Chairman Marti: Fear of oversupply from China justified
Speaking at the opening of the SteelOrbis 2014 Fall Conference & 71st IREPAS meeting in Berlin on September 29, IREPAS chairman Kim Marti stated that the global economy is showing positive signals with 3.3 percent growth expected this year and 4 percent in 2015, adding that the US economy is also accelerating, helping the whole world to grow, especially its neighbors Canada and Central America. Mr. Marti also pointed out that consumer confidence has become stronger in the EU, providing support for economic growth, while stressing that the old fears relating to the EU economy are gone. Marti added that the economy in the Gulf region is indicating a very strong performance, with a lot of projects coming on stream, while economic stability has been restored in Egypt and Iran is benefitting from the easing of sanctions.
The IREPAS chairman stated that overcapacity is still the main problem the steel industry is facing, citing China as the principal source of the overcapacity with new steelmaking capacities coming on stream in the country. Mr. Marti also included the change in the iron ore-scrap price balance, as well as trade barriers and credit restrictions as problems the industry is coping with.

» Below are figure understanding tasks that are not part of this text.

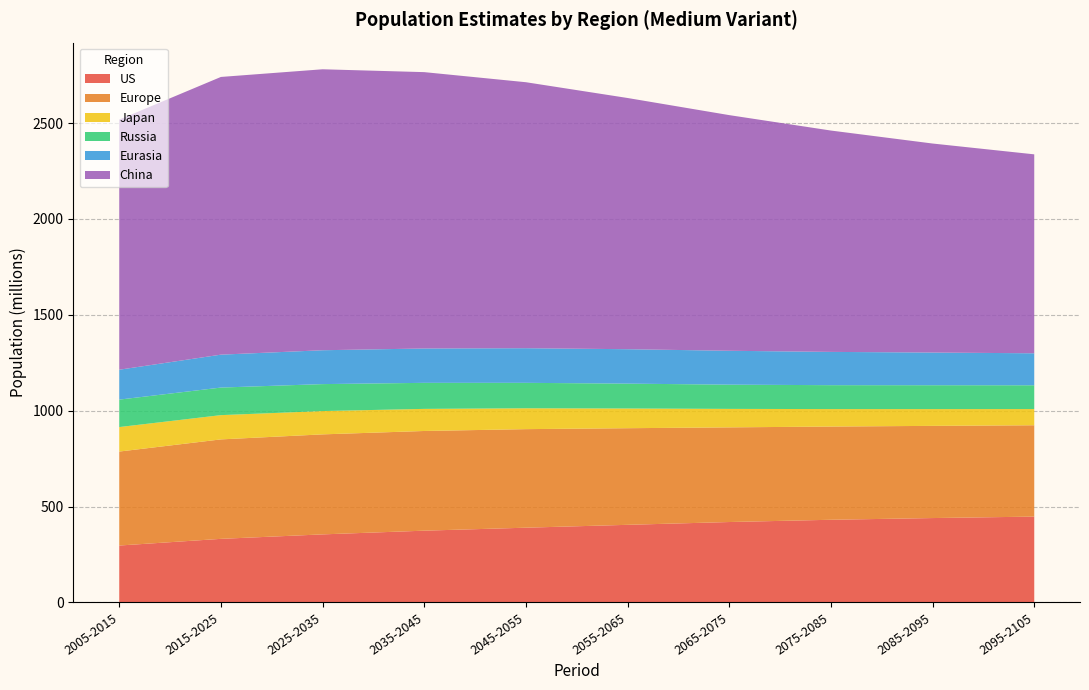

What is the total value across all series at 2055-2065?

2630.9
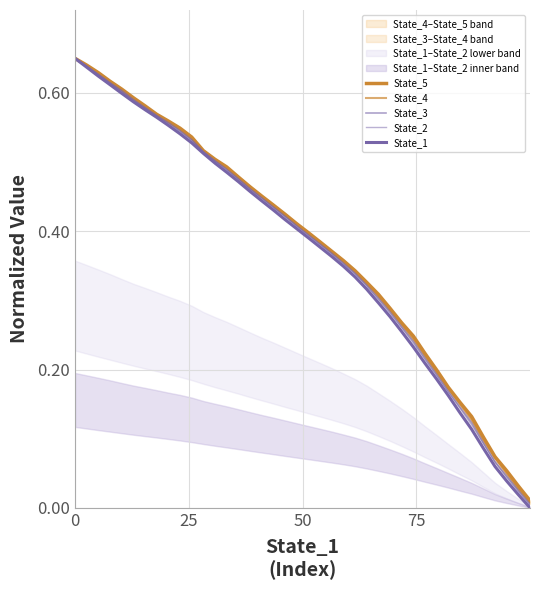

True or false: State_5 and State_4 intersect in this chart.

False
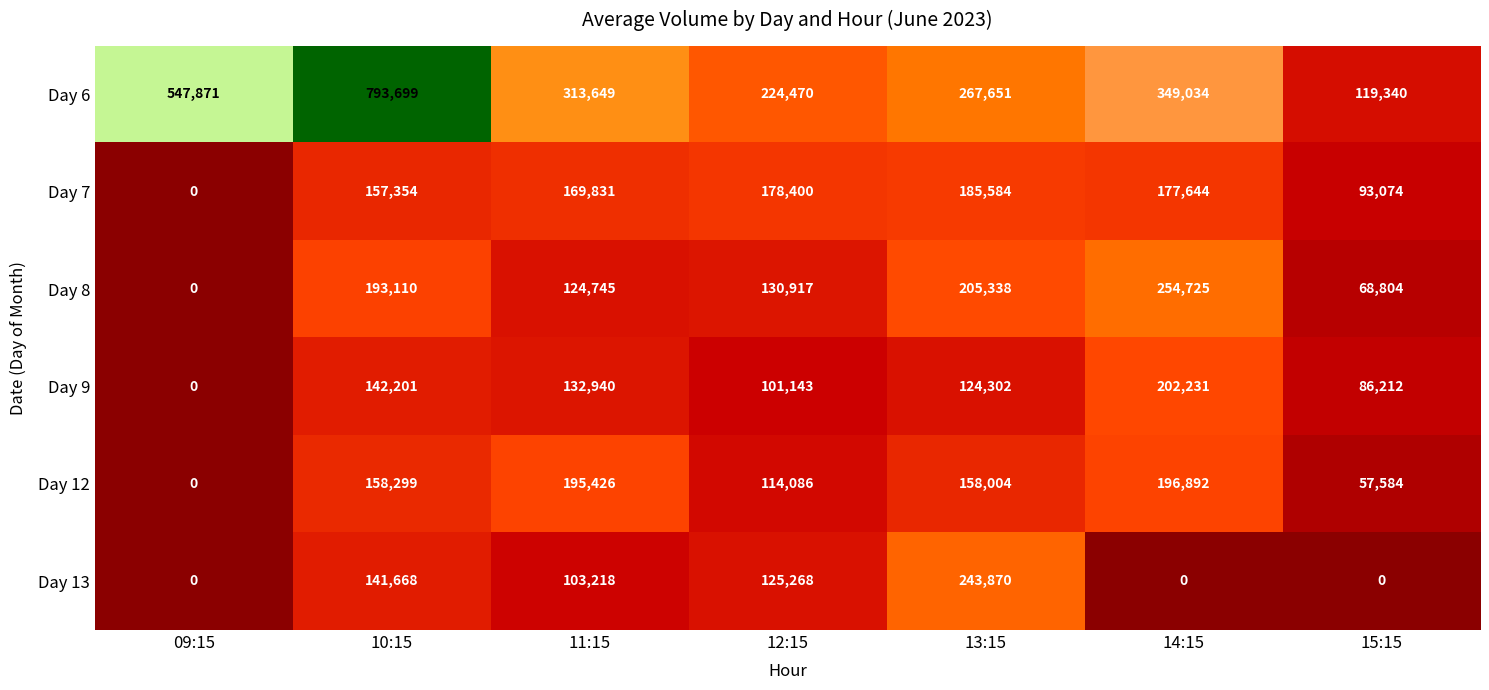

What is the sum of the Day 13 values at 12:15 and 09:15?

125268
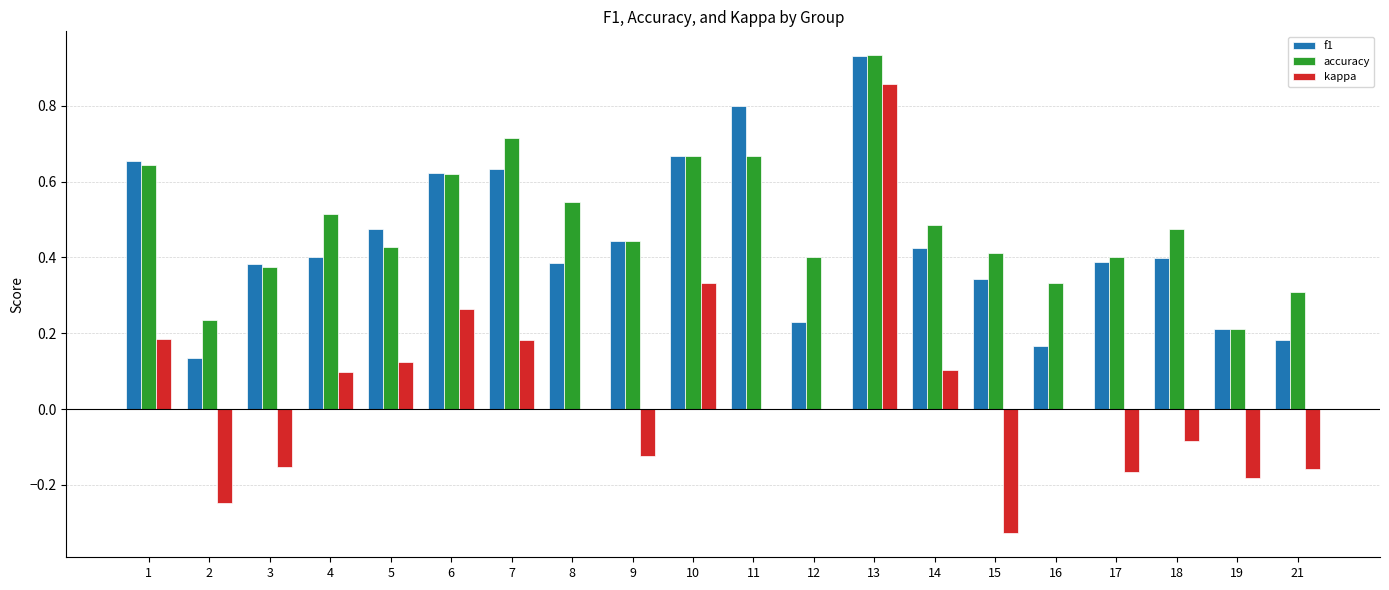

Does the chart contain stacked bars?

No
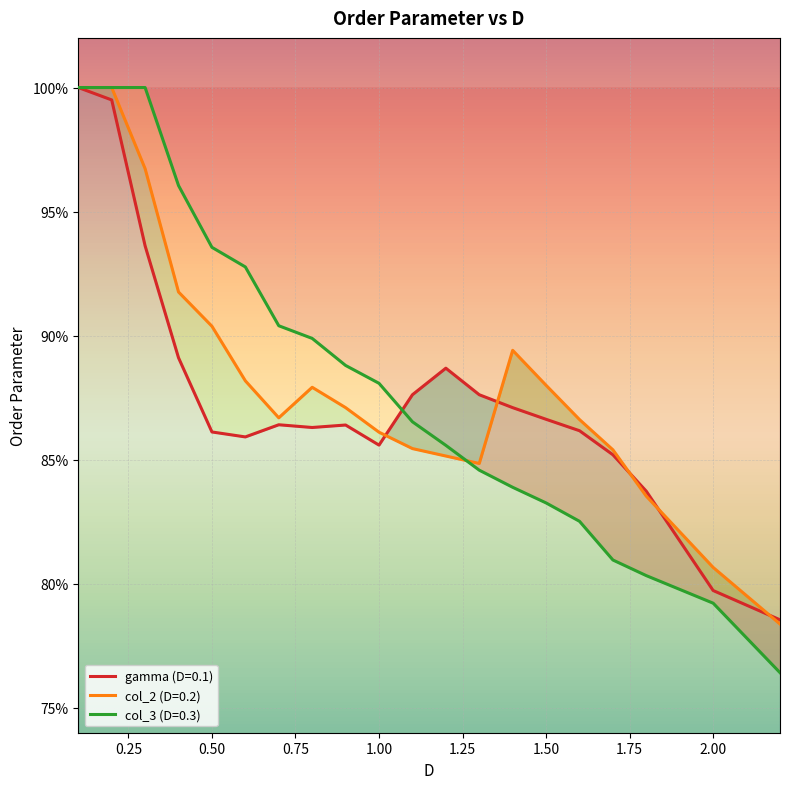

At which label is col_3 (D=0.3) closest to 0?

2.2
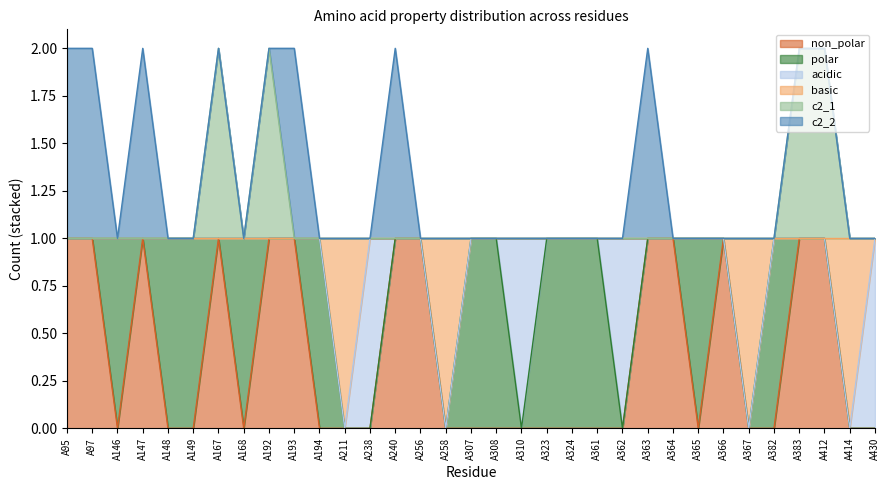

What are all the series names shown in the legend?

non_polar, polar, acidic, basic, c2_1, c2_2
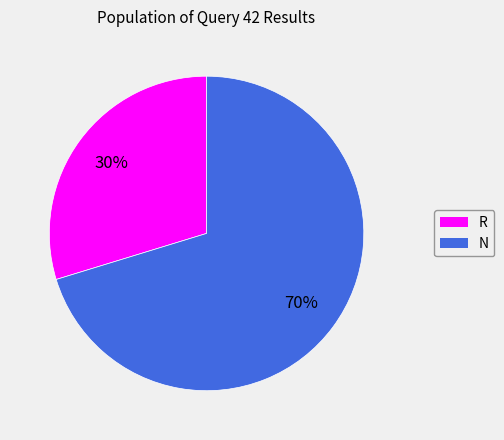

Which slice represents more than half of the pie?

N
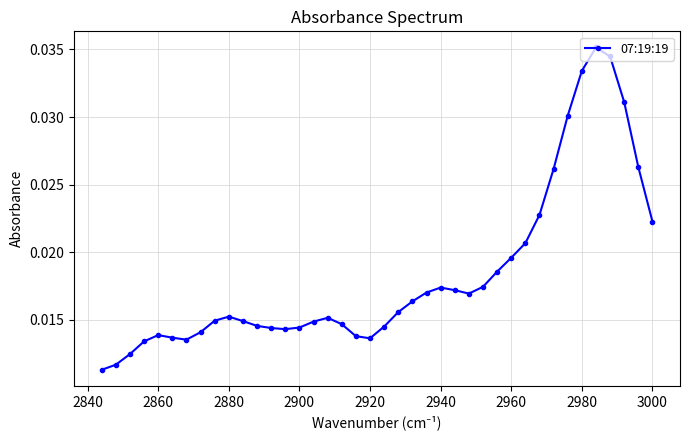

Count the values in the range 0 to 1.

40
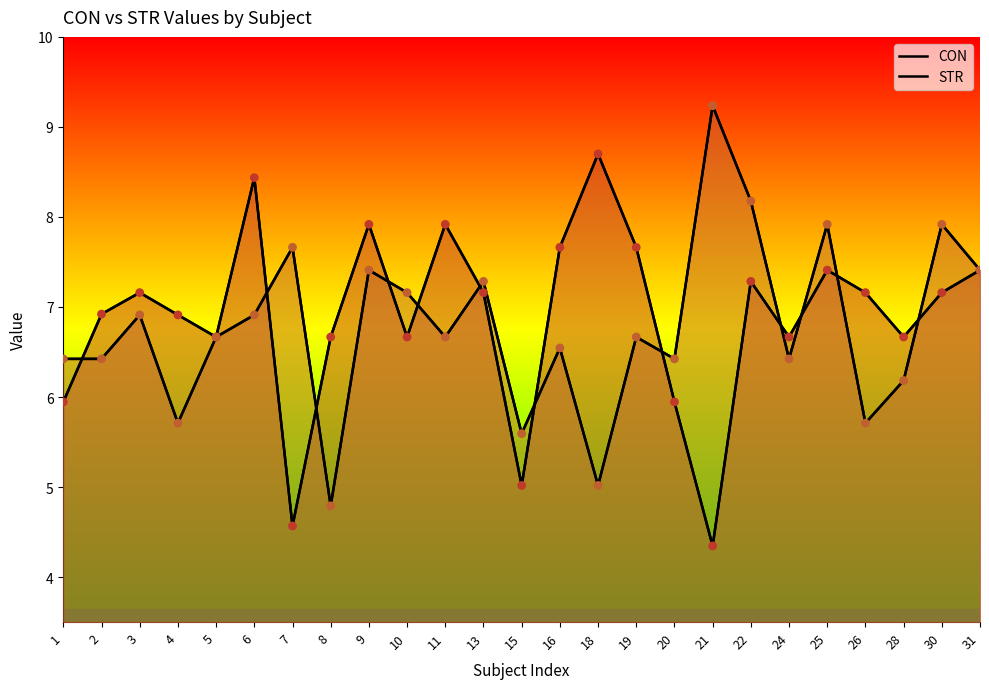

At how many categories does at least one series exceed 6?

24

Marti also said that the key risks to the global economy, such as geopolitical tensions including conflicts in Ukraine and in the Africa/MENA region, should be closely monitored. He indicated that the long-term fundamentals for long steel products remain solid, with emerging economies expected to continue to drive long steel product demand, especially in Asia. However, despite demand growth, margins for EAF producers have been squeezed, while iron ore-based producers have been benefiting from relatively low iron ore prices.
Mr. Marti commented on the fear of oversupply from China in the market, stating that it is justified, pointing out that Chinese rebar production totaled almost 220 million mt in 2013. He said that the EU is still facing a period of low consumption compared to 2008-09 and is trying to adapt its production to the market by shutting down excess capacities.
The IREPAS chairman said; global steel consumption grew by 3.1 percent in 2013, confirming its sustained growth since 2009. More than three percent growth is expected in both 2014 and 2015. Global apparent steel finished use is forecast at 1.52 billion mt in 2014, with long steel product consumption this year expected to reach 846 million mt. He went on to say that the Asian markets, which account for more than 70 percent of total long steel product consumption, continue to drive global consumption volumes and growth.
Regarding long steel product consumption in terms of the different products, Kim Marti said that rebar has gained market share and accounts for 43 percent of total long steel product consumption, with wire rod accounting for 27 percent, merchant bar for 24 percent, and sections for six percent. Overall annual growth in rebar consumption in 2014 is foreseen to reach 5.3 percent, with significant strength in North America (with a predicted rise of 7.8 percent) and signs of recovery in the EU (with an anticipated 5.9 percent increase in rebar consumption for the full year). Mr. Marti affirmed that the developing economies are driving global rebar consumption, with China accounting for 55 percent of total consumption.